- From: Champion, Mike <Mike.Champion@SoftwareAG-USA.com>
- Date: Thu, 10 Jan 2002 09:22:06 -0500
- To: xml-dist-app@w3.org
> -----Original Message----- > From: Francis Norton [mailto:francis@redrice.com] > Sent: Thursday, January 10, 2002 8:47 AM > To: Champion, Mike > Cc: xml-dist-app@w3.org > Subject: Re: Article: Fat protocols slow Web services > > > All looks so pretty much like Web Services with private UDDI, to me. Yes! My point -- a real question, not a rhetorical one -- is whether the HTTP/XML/RPC works anywhere near as well in real applications over the wild internet as it does over a tame intranet. The points that have been raised in this thread about latency, reliability, "burstiness" etc. can be managed in an intranet by investments in hardware and competent system administration, but not when you have potentially millions of remote customers with all sorts of devices, transports, and intermediaries to deal with.

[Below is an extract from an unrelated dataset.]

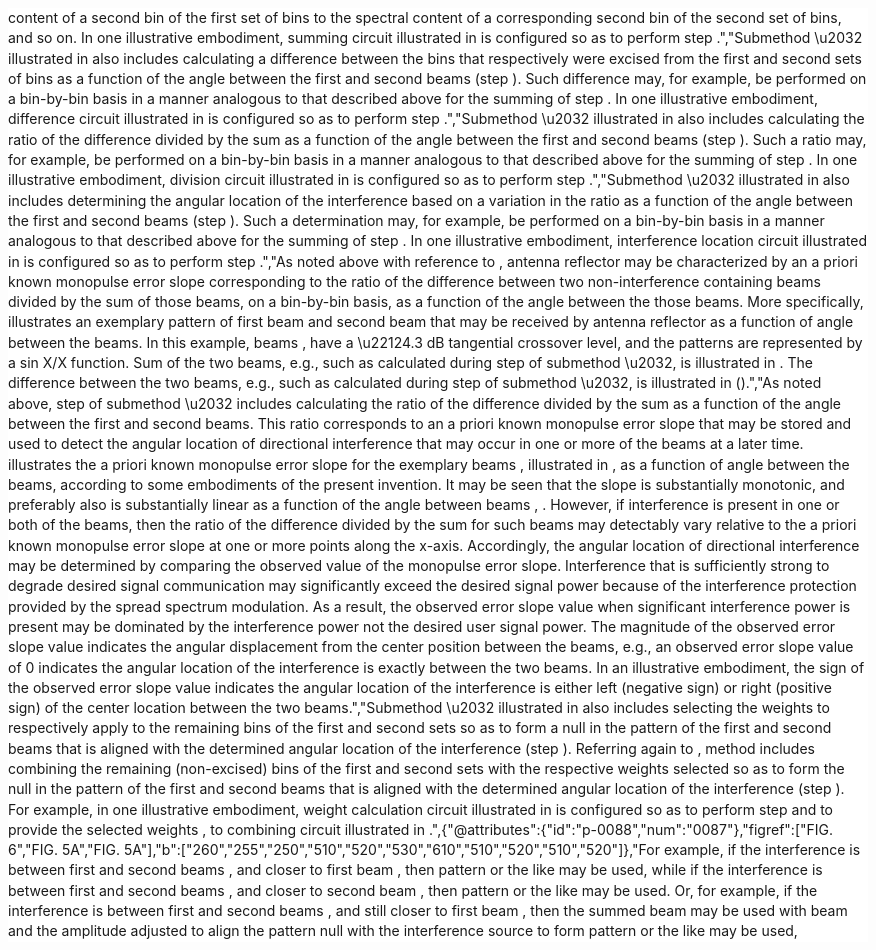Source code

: content of a second bin of the first set of bins to the spectral content of a corresponding second bin of the second set of bins, and so on. In one illustrative embodiment, summing circuit  illustrated in  is configured so as to perform step .","Submethod \u2032 illustrated in  also includes calculating a difference between the bins that respectively were excised from the first and second sets of bins as a function of the angle between the first and second beams (step ). Such difference may, for example, be performed on a bin-by-bin basis in a manner analogous to that described above for the summing of step . In one illustrative embodiment, difference circuit  illustrated in  is configured so as to perform step .","Submethod \u2032 illustrated in  also includes calculating the ratio of the difference divided by the sum as a function of the angle between the first and second beams (step ). Such a ratio may, for example, be performed on a bin-by-bin basis in a manner analogous to that described above for the summing of step . In one illustrative embodiment, division circuit  illustrated in  is configured so as to perform step .","Submethod \u2032 illustrated in  also includes determining the angular location of the interference based on a variation in the ratio as a function of the angle between the first and second beams (step ). Such a determination may, for example, be performed on a bin-by-bin basis in a manner analogous to that described above for the summing of step . In one illustrative embodiment, interference location circuit  illustrated in  is configured so as to perform step .","As noted above with reference to , antenna reflector  may be characterized by an a priori known monopulse error slope corresponding to the ratio of the difference between two non-interference containing beams divided by the sum of those beams, on a bin-by-bin basis, as a function of the angle between the those beams. More specifically,  illustrates an exemplary pattern of first beam  and second beam  that may be received by antenna reflector  as a function of angle between the beams. In this example, beams ,  have a \u22124.3 dB tangential crossover level, and the patterns are represented by a sin X\/X function. Sum  of the two beams, e.g., such as calculated during step  of submethod \u2032, is illustrated in . The difference between the two beams, e.g., such as calculated during step  of submethod \u2032, is illustrated in  ().","As noted above, step  of submethod \u2032 includes calculating the ratio of the difference divided by the sum as a function of the angle between the first and second beams. This ratio corresponds to an a priori known monopulse error slope that may be stored and used to detect the angular location of directional interference that may occur in one or more of the beams at a later time.  illustrates the a priori known monopulse error slope for the exemplary beams ,  illustrated in , as a function of angle between the beams, according to some embodiments of the present invention. It may be seen that the slope is substantially monotonic, and preferably also is substantially linear as a function of the angle between beams , . However, if interference is present in one or both of the beams, then the ratio of the difference divided by the sum for such beams may detectably vary relative to the a priori known monopulse error slope at one or more points along the x-axis. Accordingly, the angular location of directional interference may be determined by comparing the observed value of the monopulse error slope. Interference that is sufficiently strong to degrade desired signal communication may significantly exceed the desired signal power because of the interference protection provided by the spread spectrum modulation. As a result, the observed error slope value when significant interference power is present may be dominated by the interference power not the desired user signal power. The magnitude of the observed error slope value indicates the angular displacement from the center position between the beams, e.g., an observed error slope value of 0 indicates the angular location of the interference is exactly between the two beams. In an illustrative embodiment, the sign of the observed error slope value indicates the angular location of the interference is either left (negative sign) or right (positive sign) of the center location between the two beams.","Submethod \u2032 illustrated in  also includes selecting the weights to respectively apply to the remaining bins of the first and second sets so as to form a null in the pattern of the first and second beams that is aligned with the determined angular location of the interference (step ). Referring again to , method  includes combining the remaining (non-excised) bins of the first and second sets with the respective weights selected so as to form the null in the pattern of the first and second beams that is aligned with the determined angular location of the interference (step ). For example, in one illustrative embodiment, weight calculation circuit  illustrated in  is configured so as to perform step  and to provide the selected weights ,  to combining circuit  illustrated in .",{"@attributes":{"id":"p-0088","num":"0087"},"figref":["FIG. 6","FIG. 5A","FIG. 5A"],"b":["260","255","250","510","520","530","610","510","520","510","520"]},"For example, if the interference is between first and second beams ,  and closer to first beam , then pattern  or the like may be used, while if the interference is between first and second beams ,  and closer to second beam , then pattern  or the like may be used. Or, for example, if the interference is between first and second beams ,  and still closer to first beam , then the summed beam may be used with beam  and the amplitude adjusted to align the pattern null with the interference source to form pattern  or the like may be used,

The larger issue is whether web services (over the wild world web) can, as a general rule, continue to build on the synchronous/RPC paradigm that has scaled reasonably well from single machines to local area networks to enterprise networks. There seem to be two points of view: Either the internet infrastructure will evolve fast enough so that the RPC paradigm continues to scale up and the underlying complexity is hidden from the application programmer, or it won't and a more loosely coupled, asynchronous model of web services delivery will be something that web services developers have to deal with. SOAP can definitely handle either model, RPC is one use case and there could be use cases for various asynchronous coordination protocols as well. In other words, is the job of making SOAP web services work well over the internet going to be the job of those long-suffering network administrators that the original article was addressed to, or the Visual Basic programmers that Kurt Cagle mentioned? Another non-rhetorical question: Do the Microsoft .NET tools that those Visual Basic programmers will be migrating to really assume an underlying synchronousness or can they transparently handle, for example, an underlying SMTP transport? I would guess that they can, but you may have to write code rather than relying on the GUI and the wizards to do it auto-magically?